Os protestos que Trump tenta conter eclodiram na passada sexta-feira, dia 6, após uma série de rusgas massivas lançadas pelo Serviço de Imigração e Alfândega (ICE) em busca de imigrantes ilegais no subúrbio de Paramount, em Los Angeles, onde 82% da população é de origem hispânica.

Neste processo, pormenores como o facto de os imigrantes ilegais terem os seus documentos em ordem e viverem nos Estados Unidos há 30, 40 ou até 50 anos, as suas casas, as suas famílias, os seus amigos, o facto de jogarem softball no parque todos os domingos e até um cão chamado Charlie, não tiveram qualquer importância.

A sua pele, o seu sotaque, a sua maquilhagem, até o seu deus os trai. Estão lá para tornar a América pequena, como Donald "Capitão América" ​​Trump já disse: "A cidade de Los Angeles está a ser invadida e conquistada por um inimigo “estrangeiro", e ele está de volta para o impedir.

Os agentes do ICE instalaram-se perto de centros comerciais, clubes e até igrejas em Paramount para os "caçar", e a resposta foi imediata: pedras e cocktails molotov, destruição de veículos policiais, pilhagens por mexicanos, hondurenhos, guatemaltecos e outras tribos selvagens agitando descaradamente as respectivas bandeiras. Assim, as autoridades tentaram dissuadi-los com gás pimenta.

Balas de borracha e fumo, com pouco sucesso, mas capturaram algumas centenas que provavelmente serão expulsas sem sequer a hipótese de se despedirem de Charlie. A reação dos cidadãos de Paramount alastrou a outras zonas de Los Angeles, onde se repetiram mais ou menos as mesmas cenas, dando a Trump a desculpa para ordenar o envio de mais tropas da Guarda Nacional no dia seguinte, algo que geralmente está reservado à decisão do governador do estado.

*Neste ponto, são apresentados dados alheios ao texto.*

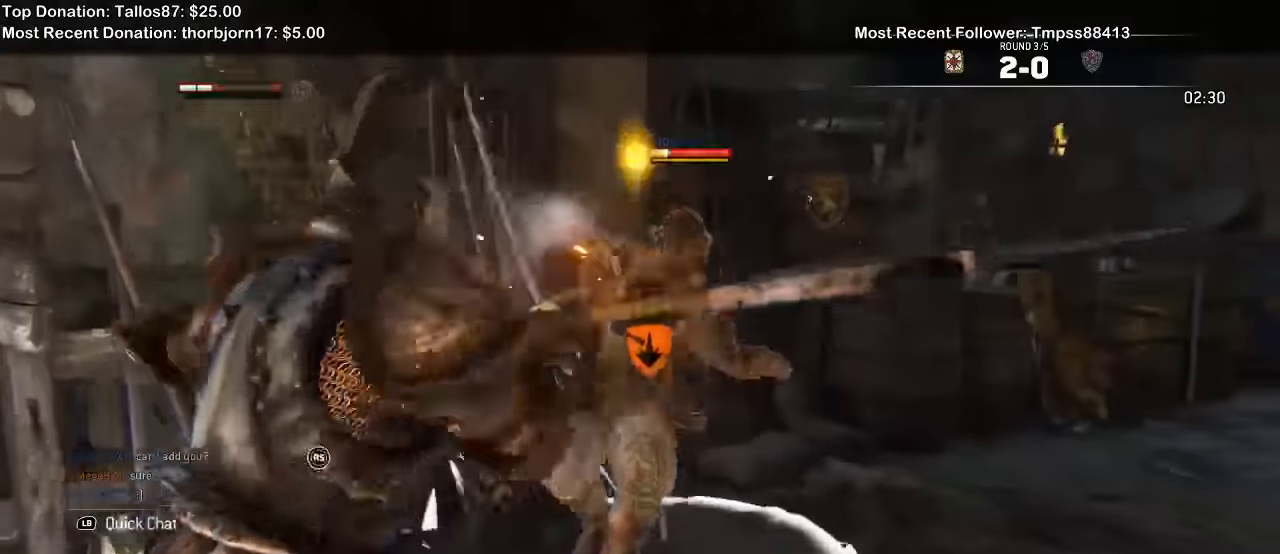
Gameplay with a controller (Xbox layout); each line is a JSON object with the inputs held at the frame after it. "events" lists button and stick changes between this image and that frame as [ms after this image, input, new state], when the widget could be followed in between. Not read: L1.
{"buttons": ["L2"], "left_stick": "right", "right_stick": "up"}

Isto gerou uma forte controvérsia entre Trump e o governador da Califórnia,
Gavin Newsom, um possível candidato presidencial para as eleições de 2028 pelo
Partido Democrata, que, perante o envio intempestivo pelo governo federal de 4.000 soldados da Guarda Nacional e 700 fuzileiros navais sem a sua autorização, chamou a isto uma "intervenção ilegal" e uma "violação da soberania do estado ", e apresentou uma ordem judicial de emergência para bloquear a ordem presidencial. Criticou ainda o presidente pelas suas ações e declarações que levaram mais pessoas a juntarem-se aos protestos.

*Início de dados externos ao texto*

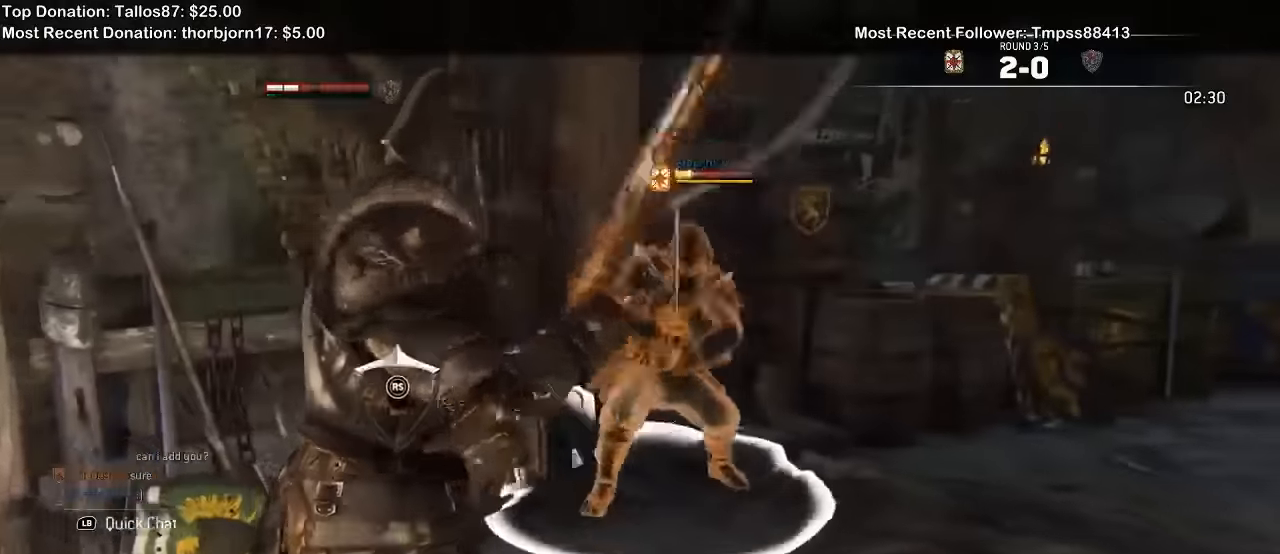
{"buttons": ["L2"], "left_stick": "right", "right_stick": "up", "events": []}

Após as ameaças de Trump de perseguir e expulsar residentes estrangeiros, o governo da Califórnia declarou-se um "estado santuário" e avisou que o seu departamento de polícia não participaria em operações de imigração. Isto gerou tensões entre as forças locais e federais, que se podem transformar num conflito sem precedentes na história moderna dos EUA.

Este patch de Trump remete para a medida semelhante que tentou em 2020 reprimir os protestos após o assassinato de George Floyd em Minneapolis, Califórnia, Minnesota, embora nessa ocasião a medida tenha sido descartada a conselho do seu Secretário da Defesa, Mark Esper.

Como em qualquer rua de Bagdad ou Cabul, e com o mesmo resultado, os postos de controlo de Humvee bloquearam a passagem dos manifestantes na Paramount, numa tentativa de impedir que os protestos se propagassem ainda mais. Isto continua a acontecer e, para o próximo sábado, dia 14, são esperadas pelo menos 1.800 marchas de protesto por todo o país, setenta planeadas só no sul da Califórnia, sob o lema "Sem Reis ", um movimento que se opõe às políticas racistas de Trump e que se está a espalhar rapidamente pelos Estados Unidos.

As mobilizações do dia 14 coincidem com o desfile militar que será realizado em Washington, D.C., pelo 250º aniversário do Exército dos Estados Unidos, dia em que Trump celebra também o seu septuagésimo nono aniversário e, tanto quanto podemos ver, está disposto a atirar o país pela janela, sem que seja totalmente claro onde isso poderá acontecer.